Given a Markov Decision Process (MDP) with $n$ states and $m$ actions per state, we study the number of iterations needed by Policy Iteration (PI) algorithms to converge to the optimal $\gamma$-discounted optimal policy. We consider two variations of PI: Howard's PI that changes the actions in all states with a positive advantage, and Simplex-PI that only changes the action in the state with maximal advantage. We show that Howard's PI terminates after at most $ O \left( \frac{ n m}{1-\gamma} \log \left( \frac{1}{1-\gamma} \right)\right) $ iterations, improving by a factor $O(\log n)$ a result by Hansen et al. (2013), while Simplex-PI terminates after at most $ O \left( \frac{n^2 m}{1-\gamma} \log \left( \frac{1}{1-\gamma} \right)\right) $ iterations, improving by a factor $O(\log n)$ a result by Ye (2011).

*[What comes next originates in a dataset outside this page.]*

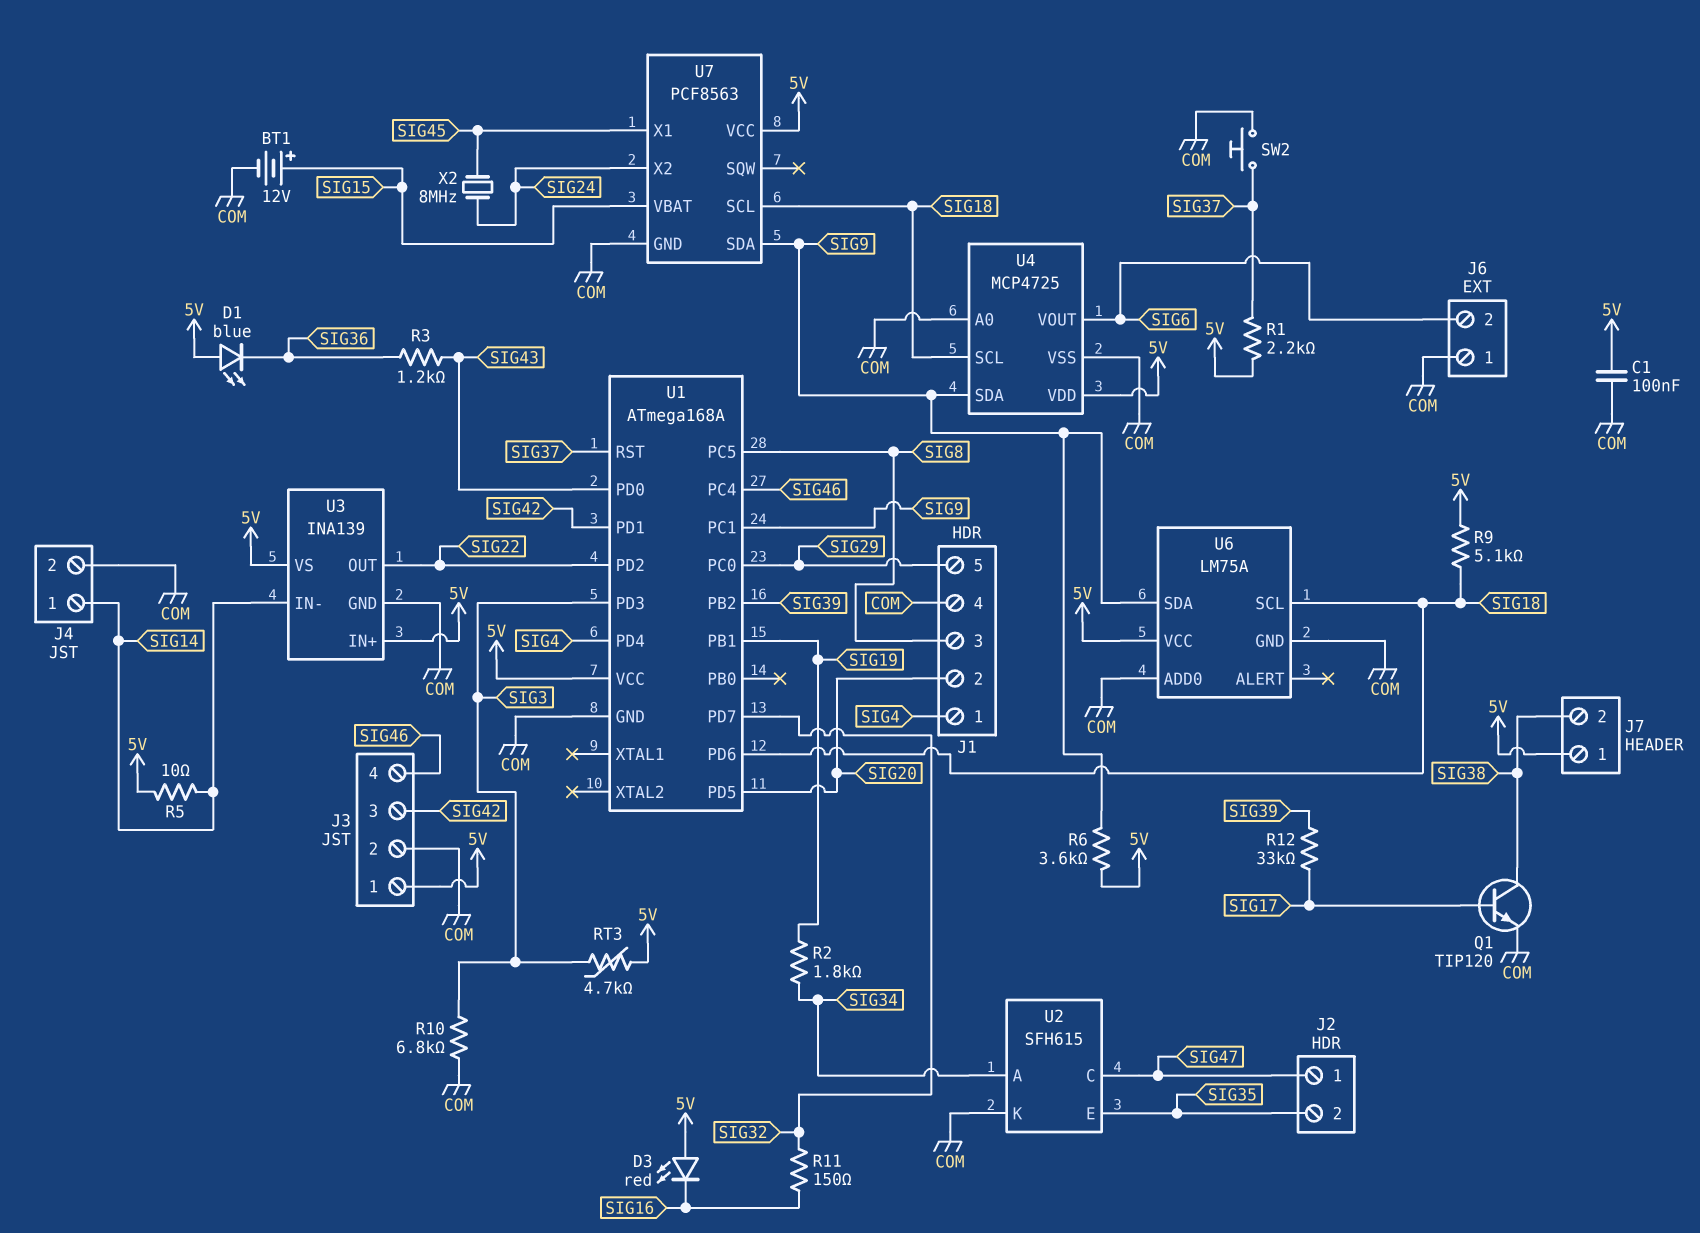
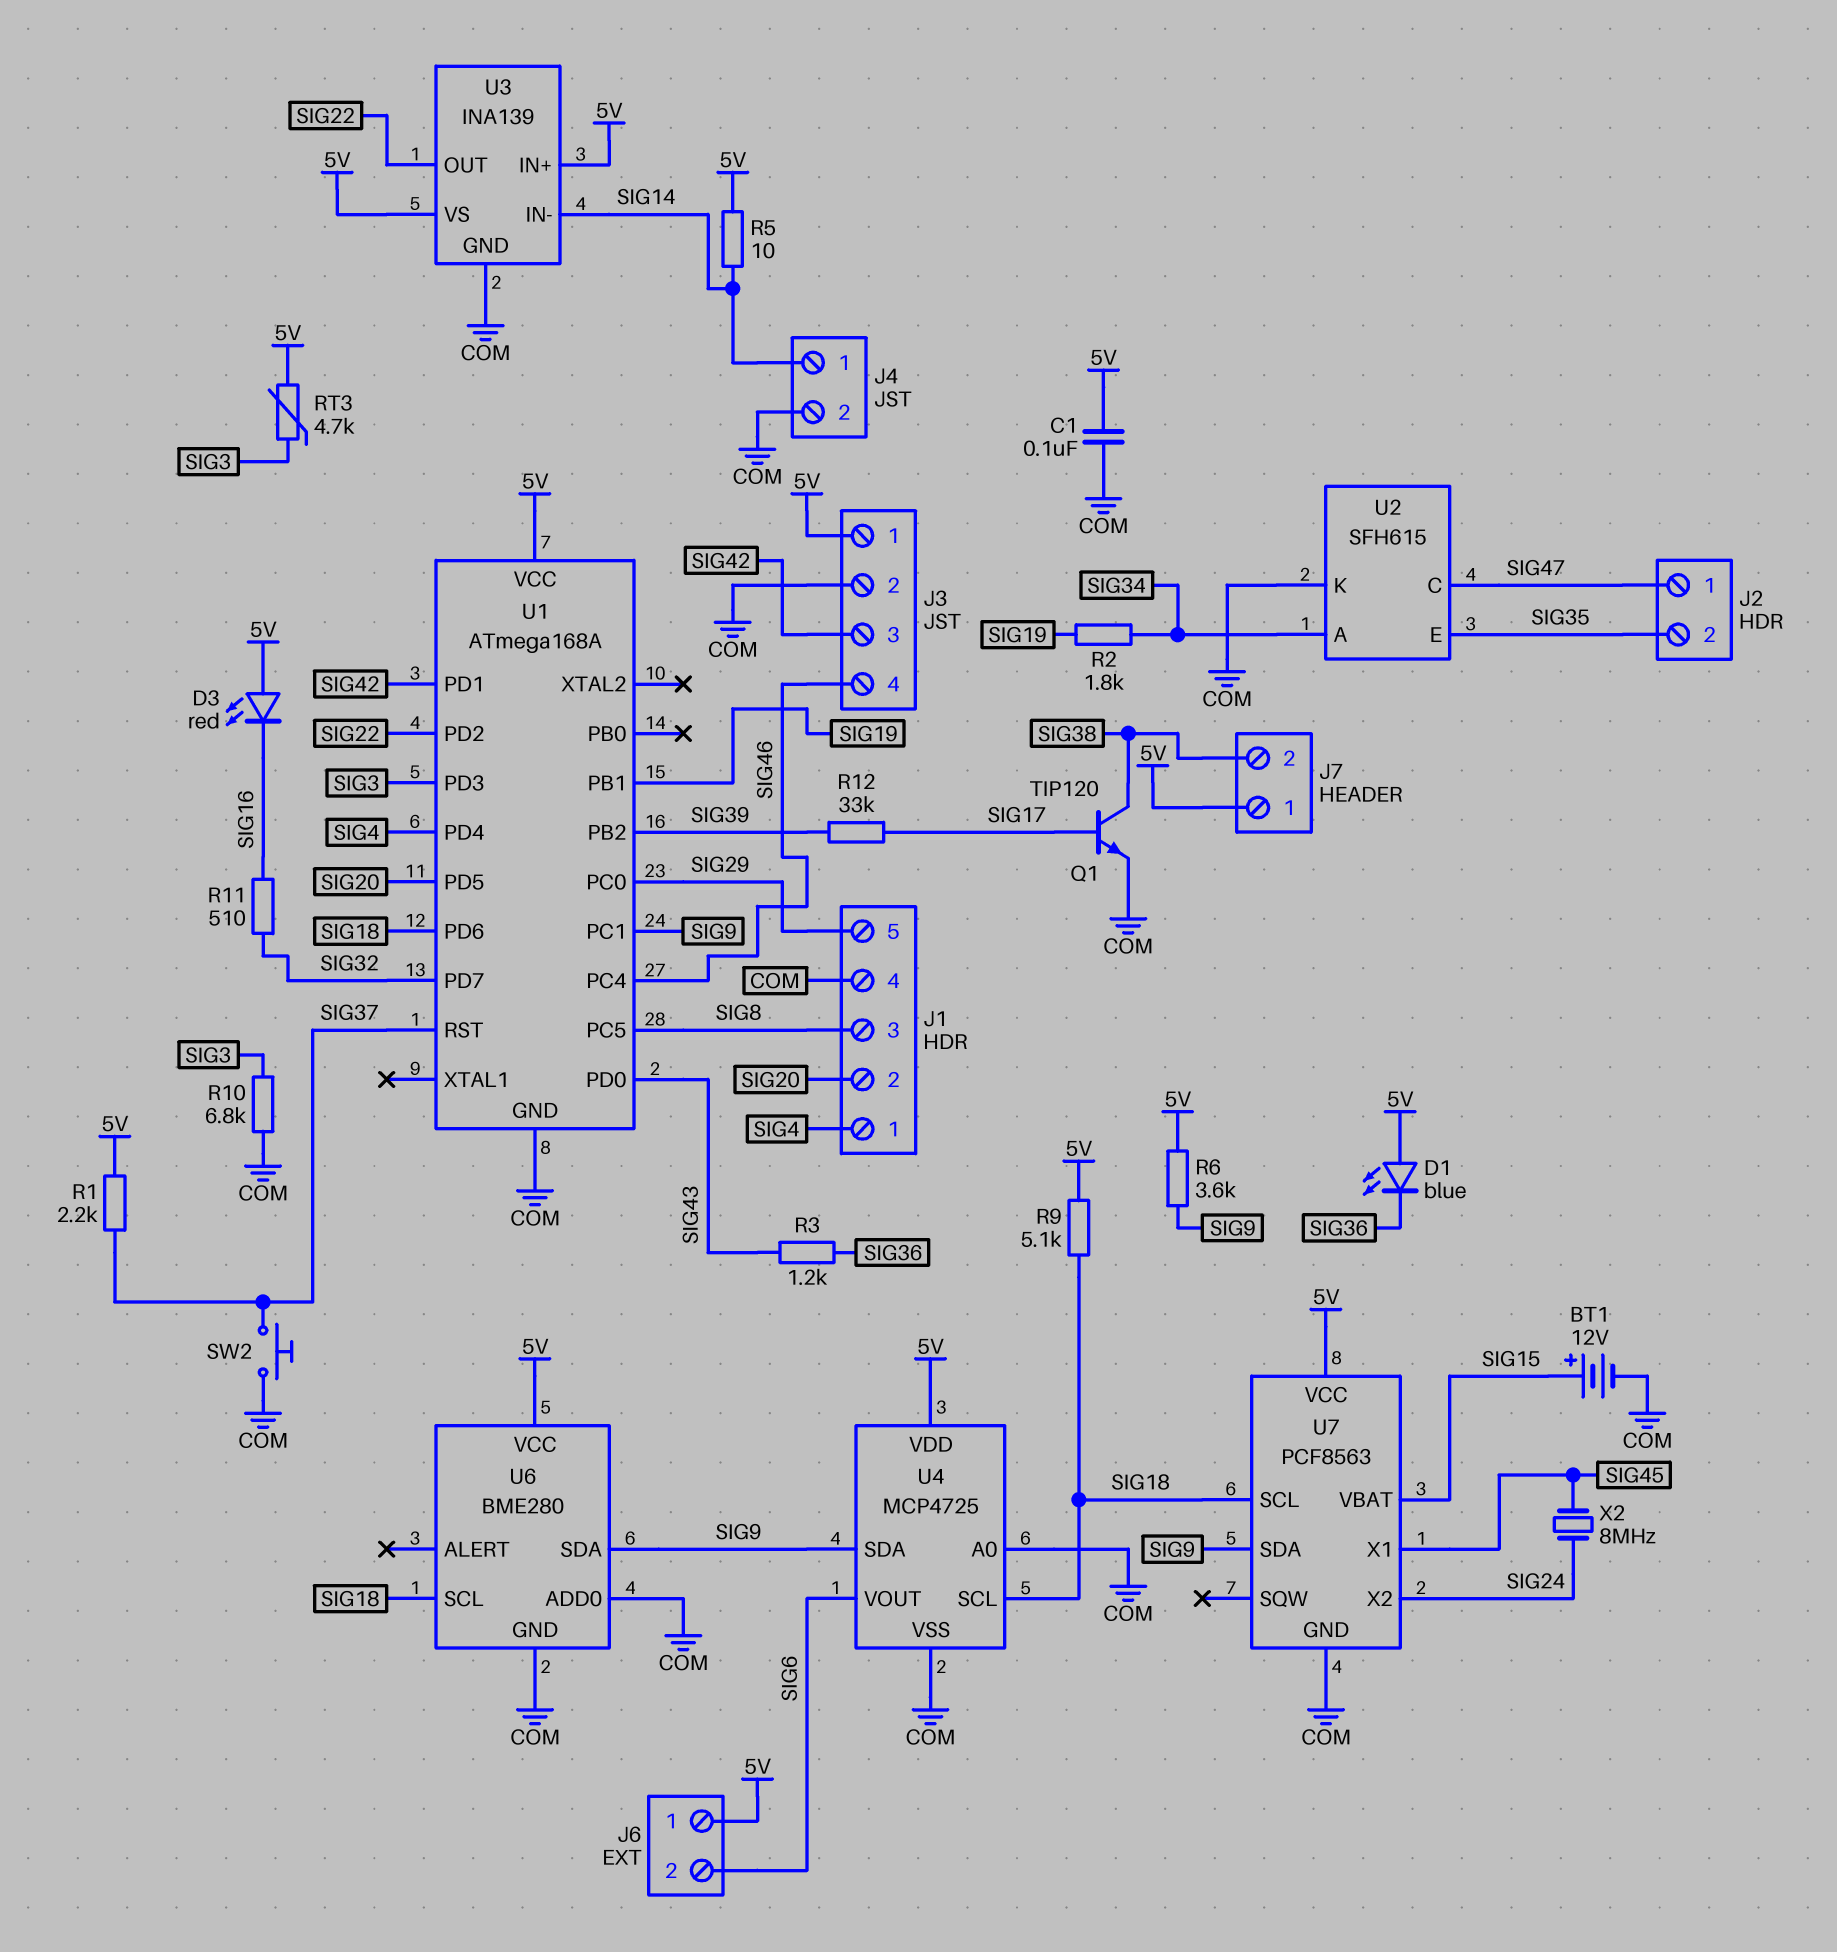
J6 pin 1: COM -> 5V
R11: 150 (SIG16, SIG32) -> 510 (SIG16, SIG32)
U6: LM75A -> BME280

Under some structural assumptions of the MDP, we then consider bounds that are independent of the discount factor~$\gamma$: given a measure of the maximal transient time $\tau_t$ and the maximal time $\tau_r$ to revisit states in recurrent classes under all policies, we show that Simplex-PI terminates after at most $ \tilde O \left( n^3 m^2 \tau_t \tau_r \right) $ iterations.